Pretty soon, someone at the agency forgot and tried calling me on the phone. I sat there and ignored the phone call until, eventually, an email arrived about the shift they wanted me to work. I still work for that agency sometimes, and I haven’t received a phone call from them in years.
Dealing with medical things was harder — well, it would be, except that when I “could” use a phone, I did not go to the doctor or dentist for more than a year since I couldn’t make appointments. Now, I can go.
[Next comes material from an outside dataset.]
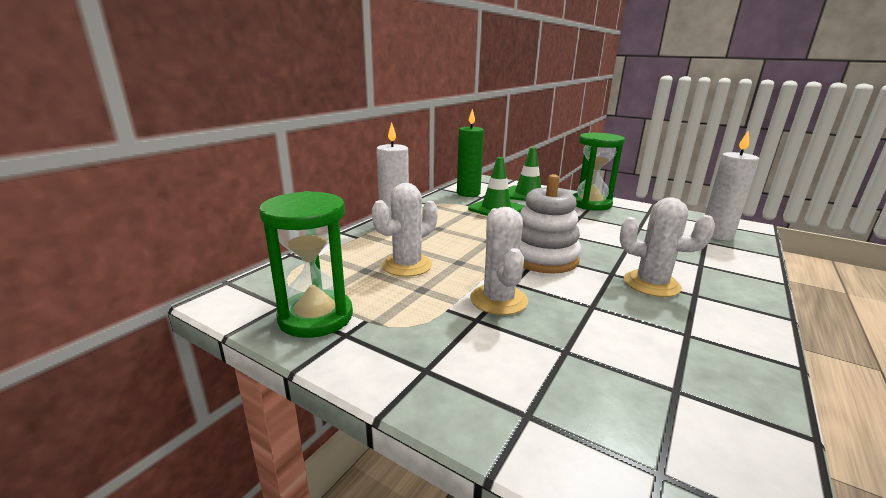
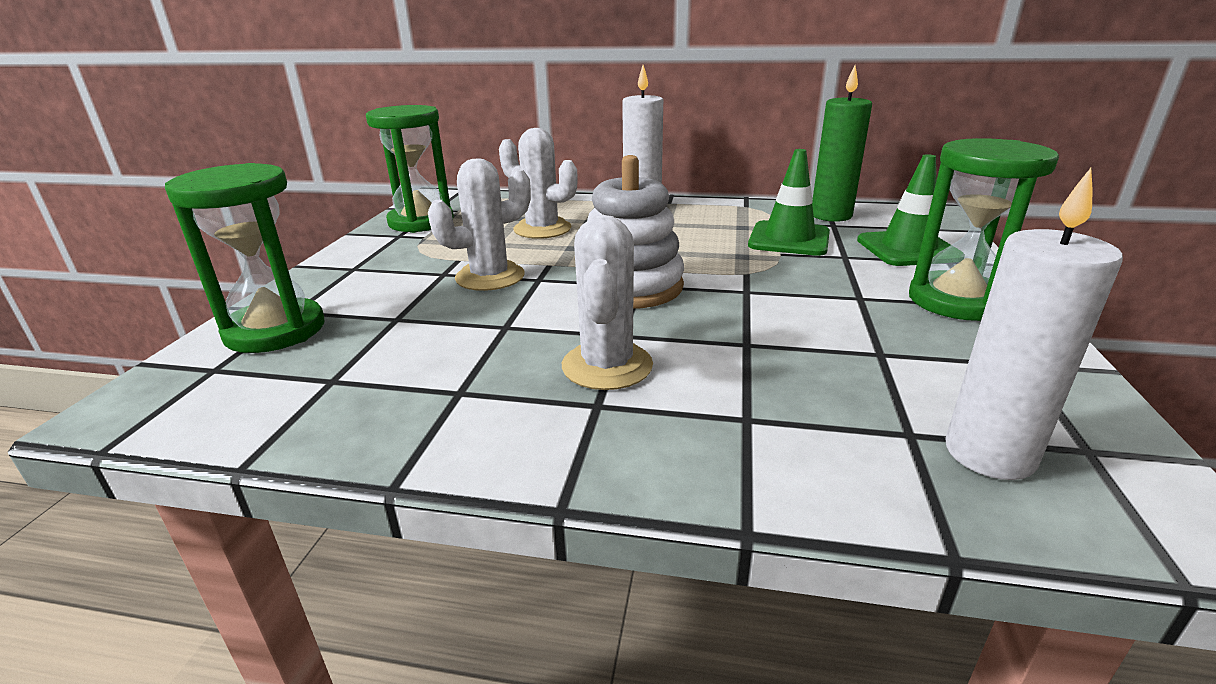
camera: 70 degrees right, 5 degrees up
(574, 427) = (275, 330): none -> green hourglass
I am a personal assistant for a severely disabled lady and I spend a lot of time with her family. Her dad, Richard, is very good on the phone and has gradually ended up in the position of making appointments for me and helping me with things like changing my insurance. I used to feel guilty about this, but I have to admit there isn’t a better option, and it wouldn’t be good for their family either if my health wasn’t being taken care of.
In some cases, if someone else makes phone calls for you, you will have to fill out forms — or your doctor or insurance company won’t be allowed to talk to them. The forms aren’t too much trouble to fill out, but there can be a problem if your usual phone person isn’t there to help. For example, my clinic admirably refuses to let anyone besides me or Richard change an appointment time, so once when he was busy and my boss’s mom tried to call instead, they wouldn’t talk to her. (In this case I was able to get on the phone since the call was already started, and it was a simple subject.)
When I wanted to try therapy, my roommate Rachel had to write down a bunch of stuff about me so she could call a counseling center and do the intake interview, where they would usually ask the client about themselves. Thanks Rachel!
In some cases, I can go in person, like going to my clinic to change an appointment time. It’s time consuming but I can do it by myself!
Sometimes the whole setup is not successful. For example, once I didn’t answer a lot of calls from a number I didn’t recognize, and it turned out Comcast was about to shut off our Internet. I guess they didn’t listen to my answering machine message about how to contact me.
Most things are not accessible to people who can’t talk on the phone, which I guess is something that you don’t think about if you can talk on the phone. I have to admit that I am not as functional, not using a phone, as I would be if I could use a phone — but in reality, this isn’t the choice I have. I can come up with alternatives to using a phone, or I can silently be unable to access things because of course I “can” use a phone.